▶ **Work task**:
Nothing outside the range is wanted. Repeat exactly the lines below from the one with "因中国国内业务环境的变化，我司决定于 2026 年 9 月 8 日正式关闭门户网站" through the one with "用户，此次突然告知，我们深表歉意。同时，也衷心感谢大家一直以来的信任".

+++ Data shown +++

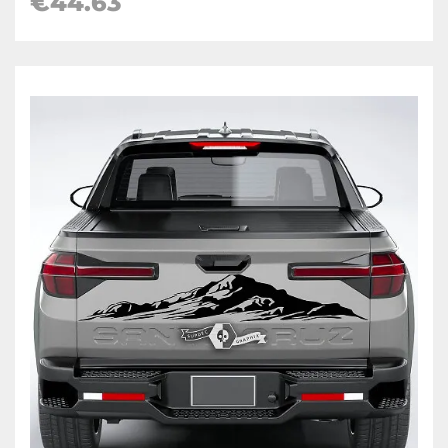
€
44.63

+++
+++ Data shown +++

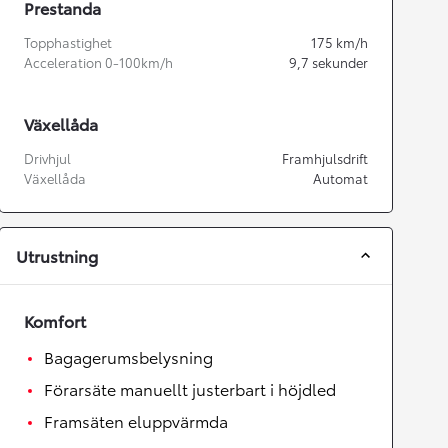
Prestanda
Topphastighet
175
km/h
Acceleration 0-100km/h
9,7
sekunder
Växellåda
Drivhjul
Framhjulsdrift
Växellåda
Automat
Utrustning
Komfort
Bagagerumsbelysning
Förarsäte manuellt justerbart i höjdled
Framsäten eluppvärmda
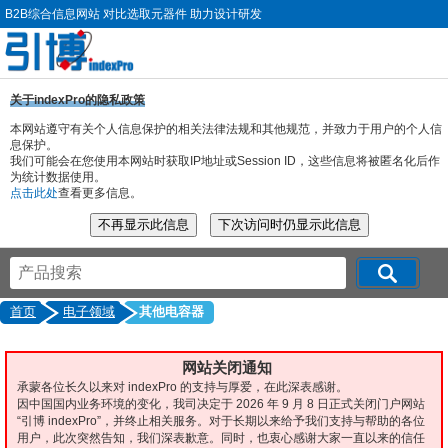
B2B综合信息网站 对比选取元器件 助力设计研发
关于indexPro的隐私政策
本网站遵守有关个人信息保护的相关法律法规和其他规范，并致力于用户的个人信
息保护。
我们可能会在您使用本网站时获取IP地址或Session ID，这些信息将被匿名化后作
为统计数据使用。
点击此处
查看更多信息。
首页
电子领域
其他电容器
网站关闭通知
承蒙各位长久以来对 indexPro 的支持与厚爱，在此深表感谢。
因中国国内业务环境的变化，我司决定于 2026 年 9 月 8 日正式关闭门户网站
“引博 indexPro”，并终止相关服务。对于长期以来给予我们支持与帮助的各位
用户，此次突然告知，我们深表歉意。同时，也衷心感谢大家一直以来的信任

+++
+++ Data shown +++

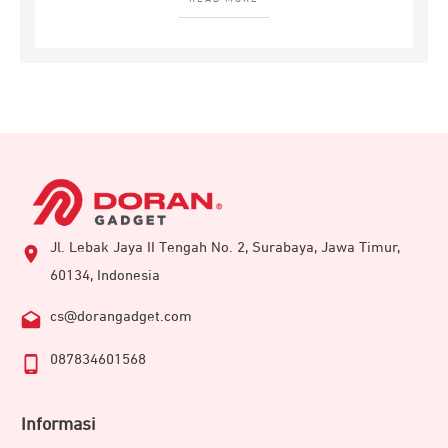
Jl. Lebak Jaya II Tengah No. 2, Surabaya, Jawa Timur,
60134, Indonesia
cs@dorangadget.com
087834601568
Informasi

+++

▶ **Problem solution**:
因中国国内业务环境的变化，我司决定于 2026 年 9 月 8 日正式关闭门户网站
“引博 indexPro”，并终止相关服务。对于长期以来给予我们支持与帮助的各位
用户，此次突然告知，我们深表歉意。同时，也衷心感谢大家一直以来的信任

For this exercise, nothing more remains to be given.